Data rows:
==*==

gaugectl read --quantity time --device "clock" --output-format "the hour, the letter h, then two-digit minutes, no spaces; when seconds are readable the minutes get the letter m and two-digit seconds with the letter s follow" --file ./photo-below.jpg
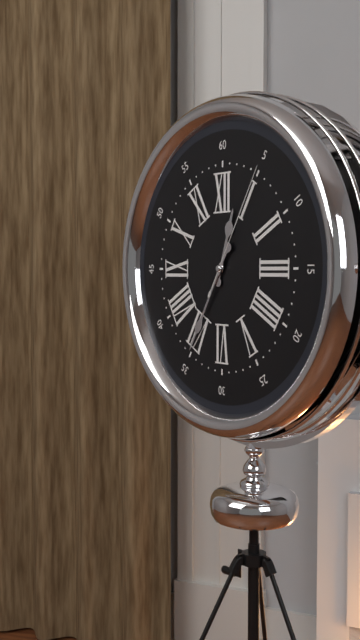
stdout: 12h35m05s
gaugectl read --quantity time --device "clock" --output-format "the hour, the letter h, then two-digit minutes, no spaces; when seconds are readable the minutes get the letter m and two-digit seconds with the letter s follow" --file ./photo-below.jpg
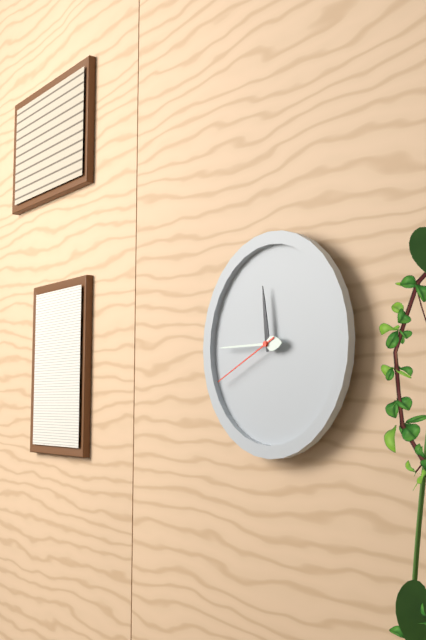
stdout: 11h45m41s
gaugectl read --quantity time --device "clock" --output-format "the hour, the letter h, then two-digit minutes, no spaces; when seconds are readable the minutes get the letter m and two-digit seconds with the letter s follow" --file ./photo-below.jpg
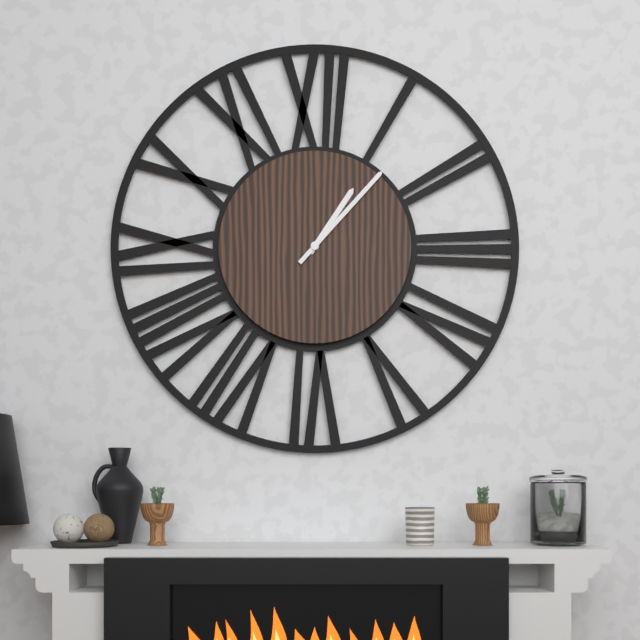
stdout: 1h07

==*==

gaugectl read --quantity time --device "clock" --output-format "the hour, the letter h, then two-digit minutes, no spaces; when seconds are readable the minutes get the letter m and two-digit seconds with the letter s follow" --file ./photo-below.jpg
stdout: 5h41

==*==

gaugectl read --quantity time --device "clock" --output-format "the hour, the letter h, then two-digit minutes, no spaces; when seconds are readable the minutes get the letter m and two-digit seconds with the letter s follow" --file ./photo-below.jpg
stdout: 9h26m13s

==*==

Brief:
Pull out every line in the items above that contains the string "stdout", and copy each one in full.

Correct output:
stdout: 12h35m05s
stdout: 11h45m41s
stdout: 1h07
stdout: 5h41
stdout: 9h26m13s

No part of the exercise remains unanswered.